▶ **Extract**
★ ★ ★

At one time, I thought that Buddy Knox’s 1957 chart-topping “Party Doll” was reminiscent of something Elvis might perform. But my opinion changed through the years, and I eventually decided that Knox was probably a little more like his fellow West Texas native Buddy Holly. In addition to sharing a similar background, both wrote a lot of the music they performed — music that evolved from country to rock and roll. Additionally, both were solo stars who started with a small group, and they even worked with the same producer.
However, their careers took wildly different turns after the early days. As we all know, Buddy Holly died in a fiery plane crash in 1959 and became an iconic figure in music. Buddy Knox continued to perform sporadically and with varying degrees of success until his death from natural causes in 1999, and remains largely unappreciated.

★ ★ ★

▶ **Data excerpts**
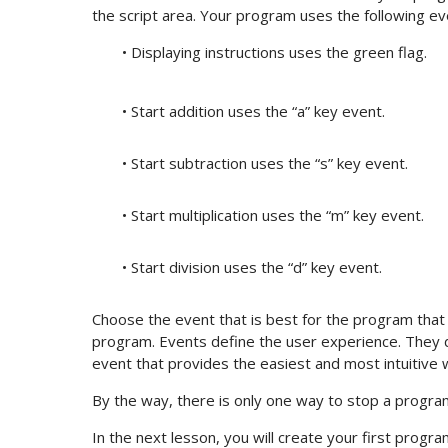
the script area. Your program uses the following ev
• Displaying instructions uses the green flag.
• Start addition uses the “a” key event.
• Start subtraction uses the “s” key event.
• Start multiplication uses the “m” key event.
• Start division uses the “d” key event.
Choose the event that is best for the program that 
program. Events define the user experience. They 
event that provides the easiest and most intuitive w
By the way, there is only one way to stop a program: 
In the next lesson, you will create your first progr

★ ★ ★

▶ **About this exercise**
Reproduce the stretch of the Buddy Knox text from "However, their careers" through "remains largely unappreciated.". The items have nothing to do with the text about Buddy Knox.

▶ **Result of the task**
However, their careers took wildly different turns after the early days. As we all know, Buddy Holly died in a fiery plane crash in 1959 and became an iconic figure in music. Buddy Knox continued to perform sporadically and with varying degrees of success until his death from natural causes in 1999, and remains largely unappreciated.